何かモヤモヤすることがあっても「まあ明日伝えればいっか」 「波風立てなくていっか」と、どんどん後回しになってしまいますよね。

第一夫人・ゆかりさん:
で、女性はフラストレーションが溜まりに溜まって、ある日「さよなら」と離婚届を机に置いていく(笑)。

ライター・あつた:
リアルだ…

第二夫人・裕子さん:
私たちの場合、3年どころか毎日更新制のようなもので(笑)。毎日一緒にいる中で、失礼なことをされたらもう関係終了。

でも、その緊張感があった方がお互いを大切にしあえると思うんです。「明日大切にすればいっか」ではなく、「今日相手を大切にする」というのは徹底していますね。

ライター・あつた:
3人にとって「相手を大切にする」ってどういうことですか?

嘉克さん:
相手を知ったつもりにならないことですね。

ライター・あつた:
知ったつもりにならない、ですか。

嘉克さん:
「昨日は寄り添ってほしかったけど、今日はそっとしておいてほしい」ときってありますよね。昨日と今日の僕が違うように、相手も日々変化しています。

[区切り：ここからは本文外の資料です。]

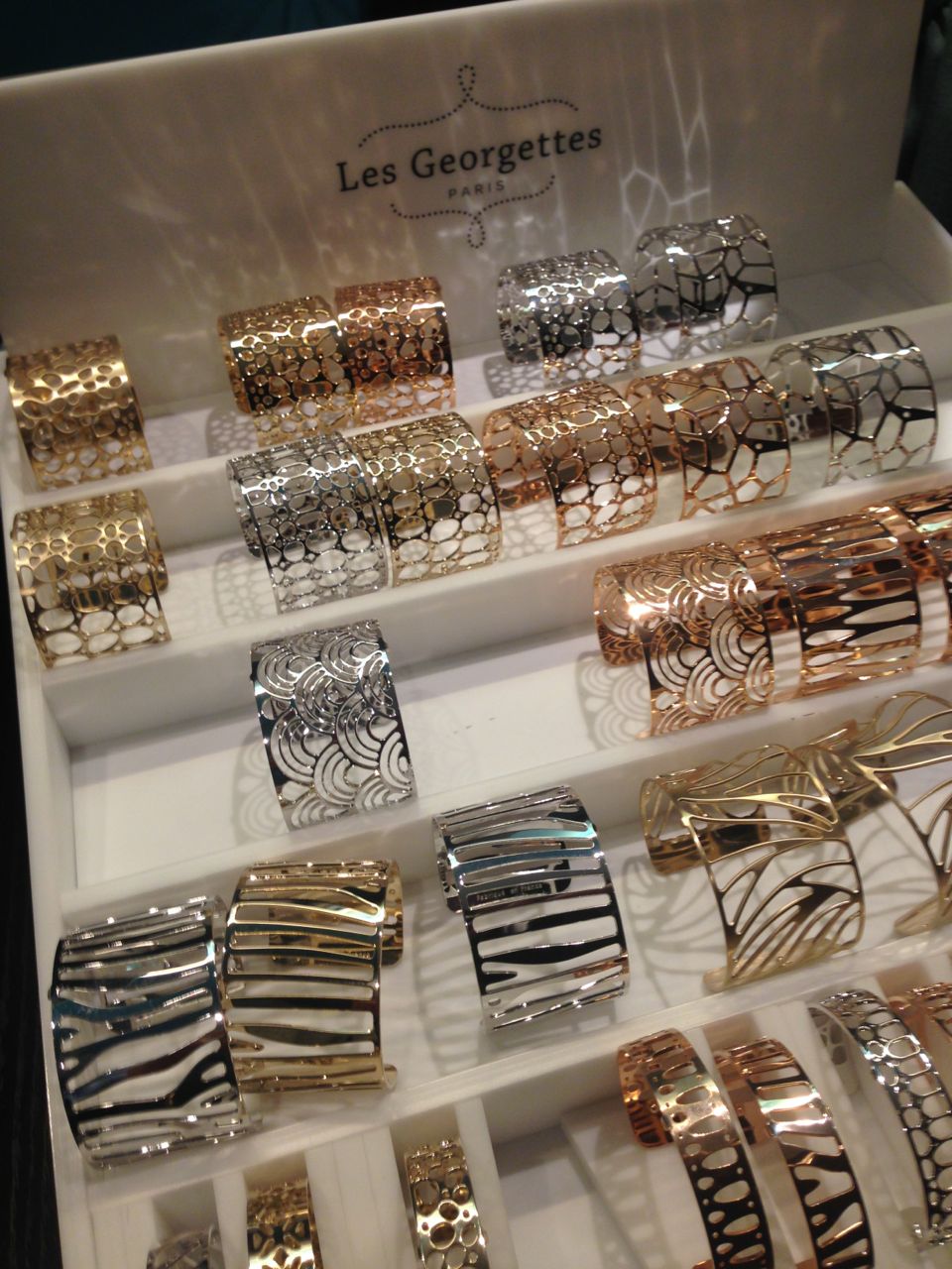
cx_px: 476
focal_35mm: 33
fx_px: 1210
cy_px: 634
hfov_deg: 42.9
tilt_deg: -38.9
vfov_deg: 55.4
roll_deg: +2.3
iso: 50
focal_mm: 4.12
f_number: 2.4
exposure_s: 1/20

そういうときに「昨日は違ったじゃん!」「前はこう言ってたのに!」と言わずに、相手の「今」を知る努力をすることが大事だと思います。

ライター・あつた:
うーん、たしかに。

第一夫人・ゆかりさん:
私たちはお互いの「今」を知るために、3人で毎朝、自己開示を行ってるんです。「今の自分の状態はこうです」というのを共有していて。

第二夫人・裕子さん:
日々、自分の状態をオープンに伝え合ってるよね(笑)。


本当に楽しそうな3人

第二夫人・裕子さん:
でも私たちに限らず、相手の「今」を知って、受け入れて、自分がどうしたいかを伝えるというのは、人間関係を築くうえで大切なことだと思ってます。

ライター・あつた:
パートナーシップだけじゃなくて、人間関係全般において大事な話が聞けた気がします。たくさんのお話、ありがとうございました!

一夫多妻ということで、世間からは奇異の目で見られがちな西山家。しかし取材を通じて見えてきたのは、相手の「今」にとことん本気で向き合う3人の姿でした。

「嫉妬」という感情すらも乗り越え、お互いを「一心同体」と語る彼らは、うらやましくなるぐらい固い絆で結ばれていて。

あなたは今、パートナーを大切にできていますか?

そんなことを問われたような気がして、何度もドキっとした瞬間がありました。西山家のみなさま、価値観が揺さぶられるようなお話をありがとうございました!